Местность делалась всё печальней, всё песчаней состав почв. Было уныло и неуютно средь этих черт-те-чем пересеченных окрестностей, словно жизнь давно уже дала деру из этих мест. Все какие-то отвалы, бугры, холмы. Продолговатые, вроде окопного бруствера. Конические, как куча сухого песка. Колодезный журавль с рассохшейся бадьей. И всё пустынней становилось вокруг. Поручик то ускорял, то замедлял ход, но на скорости движенья пейзажа это не отражалось. Словно не столько он двигался по тропе, сколько эта тропа – параллельно своим же обочинам.
Крыса вновь появилась впереди: видимо, та параллель, по которой она ушла с этой где-то пересекалась. Поручик шел покорно за ней, приняв ее в качестве проводника. Обочины становились все выше, тропа утопала меж холмов, покуда не уперлась в дыру, словно в трубу. Крыса проскользнула в нее и остановилась. Горел в сумраке ее глаз. Словно поджидала поручика.
Он подошел, коснулся: труба была медная.
Мы движемся почти на ощупь в кромешной тьме, в кромешной тьме. Смерть, она всегда рядом. Под боком, по эту руку или по ту. А то нависает, или из-под грозит. Планы строим, мечтой горим... Воскресным днем ловить креветок, валять, быть может, дурака... Гуд-бай, Америка и Куба, где я не буду никогда... Жизнь – явленье настолько случайное, и настолько легко прекратима, что диву даешься, как она вообще есть. Откуда прет? С какой целью, зачем? Полжизни и думать не смеем, потом возникает вопрос: неужто и мы околеем, неужто снесут на погост? Когда тебя во цвете лет нетерпеливый рок уловит... Так ли, брат-Баратынский? То возгоримся и воспыхнем, успев, посмев, а после медленно остынем, вдруг умерев. И зачастую внезапно. Похоже на вспышку. Во мне. Внутри. Где на мгновение сомкнулись, горящий факел и фитиль... А потом меня обрядят для последних проводов, с перерывами и кряду будет вой по поводу... Умереть, возвратить это тело природе. Умирание – самый интимный процесс. Ах, доктор. Я свою смерть просрочил.

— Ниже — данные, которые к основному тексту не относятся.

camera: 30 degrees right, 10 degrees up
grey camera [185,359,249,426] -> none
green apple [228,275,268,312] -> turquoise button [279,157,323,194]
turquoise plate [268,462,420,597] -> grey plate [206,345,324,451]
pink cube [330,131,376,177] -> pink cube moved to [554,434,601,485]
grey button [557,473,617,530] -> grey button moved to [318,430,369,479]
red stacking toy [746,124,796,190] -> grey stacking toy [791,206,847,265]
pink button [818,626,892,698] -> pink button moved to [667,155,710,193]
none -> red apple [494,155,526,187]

И зачем я сунулся в эту дыру? Труба делалась уже. Двигаться становилось трудней. А если в трубе тромб? Застряну в этой трубе трупом. Заведет в тупик эта дыра в не туда.
Что ж, значит такая труба выпала, успокоил себя фаталист. Но повеивало, донося движением воздуха несвежие запахи. Сквозная, коль в ней сквозняк. И вроде всё впереди что-то блестит или светится. Словно небесный свет проник в преисподнюю. И какой-то звук – трубы возопили медные? А ну гармонь рассыпься, а ну баян взыграй. Звук трясущийся и скрежещущий. Фанфара фонит?
Свет не убывал, а воздуху становилось все меньше. Все больше спертости ощущалось в нем. Крысу, что была впереди, он давно нагнал, и теперь заметил с ужасом и отвращением, что по мере продвижения вглубь крыса растет, становится толще. Движение ей доставалось со все большим трудом, но она упорно лезла вперед, пока не застряла, закупорив трубу наподобие тромба.
Поручик уперся в нее, надеясь ее протолкнуть, тянул за хвост, рассчитывая вытащить, глупая крыса даже пыталась ему помочь, хрипя и поскуливая, но с места не стронулась. Он бился с ней с полчаса, пока всякое шевеление ее не прекратилось. Он сел, обессиленный. Дело – труба. Не обойти, не объехать этот тромбофлебит. Осталось ли сил на обратный путь? Поскольку свет, что был впереди, тоже оказался закупорен крысой, он снял с пояса и включил фонарь.